Textile Society of America

 

Date of this Version

2000

Citation

In Approaching Textiles, Varying Viewpoints: Proceedings of the Seventh Biennial Symposium of the Textile Society of America, Santa Fe, New Mexico, 2000

Comments

Copyright © 2000 by the author(s).

Abstract

Vanishing Balinese embroideries provide local people with a direct means of honoring their gods and transmitting important parts of their narrative cultural heritage, especially themes from the Ramayana and Mahabharata. These epics contain all the heroes, preferred and disdained personality traits, customary morals, instructive folk tales, and real and mythic historic connections with the Balinese people and their rich culture.

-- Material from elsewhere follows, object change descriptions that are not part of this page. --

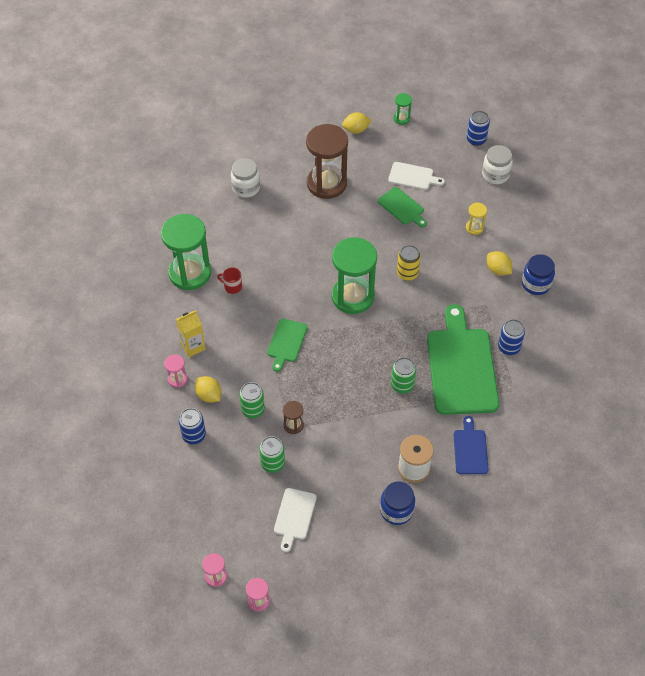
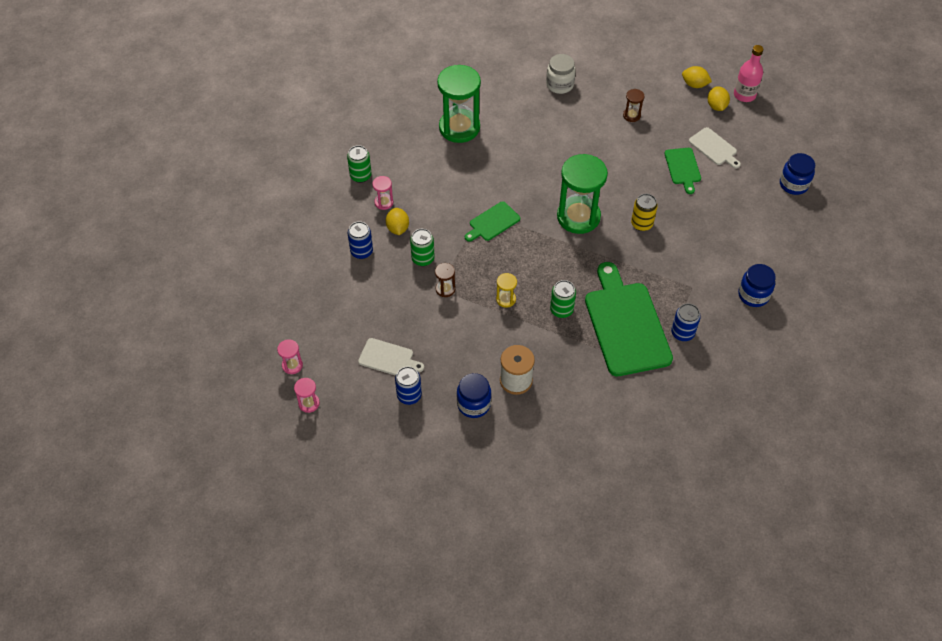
camera: 35 degrees right, 0 degrees up
yellow carton [176,310,206,357] -> none
red mug [217,267,242,294] -> none
green can [259,436,285,473] -> green can moved to [347,145,372,183]
white cutting board [274,488,317,552] -> white cutting board turned 120 degrees counterclockwise [358,338,424,376]
brown hourglass [306,124,348,199] -> brown hourglass [623,89,644,122], size x0.44
green hourglass [393,93,412,125] -> pink bottle [734,45,763,102]
green cutting board [427,304,499,415] -> green cutting board turned 45 degrees counterclockwise [585,262,673,376]
blue cutting board [454,416,489,474] -> none
yellow hourglass [466,203,487,235] -> yellow hourglass moved to [496,273,517,308]
blue can [467,111,490,146] -> blue can moved to [395,366,422,405]
white jar [482,145,513,184] -> blue jar [780,153,815,195]
yellow lemon [487,251,512,276] -> yellow lemon moved to [708,86,730,111]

A long ider-ider embroidery hanging engagingly from the eaves of a Hindu temple depicts supreme gods such as Wisnu and Siwa or the great mythic heroes such as Arjuna and Hanuman. It connects for the Balinese faithful, their life on earth with their heavenly tradition. Displayed as an offering on outdoor family shrines, a small lamak embroidery of much admired personages such as Rama, Sita, Krisna and Bima reflects the high esteem in which many Balinese hold them up as role models of love, fidelity, bravery or wisdom. Used as a ritual house decoration, a tabing embroidery that depicts the great god Wisnu astride his fierce eagle-like vehicle, Garuda, or the malevolent giant warrior, Kumbakarna, demonstrates the Balinese deep belief in the personified symbols of force and power that threaten and/or enhance their daily lives. The embroidering on these cloths of scores of ghosts, giants, nymphs, ogres, witches and weird creatures reflects a particular Balinese/ Hindu cosmos in which the Balinese strongly believe that the unseen arbitrary upper world and the seen lower one on earth are inseparable and must be seriously taken into account in ceremonies and rituals.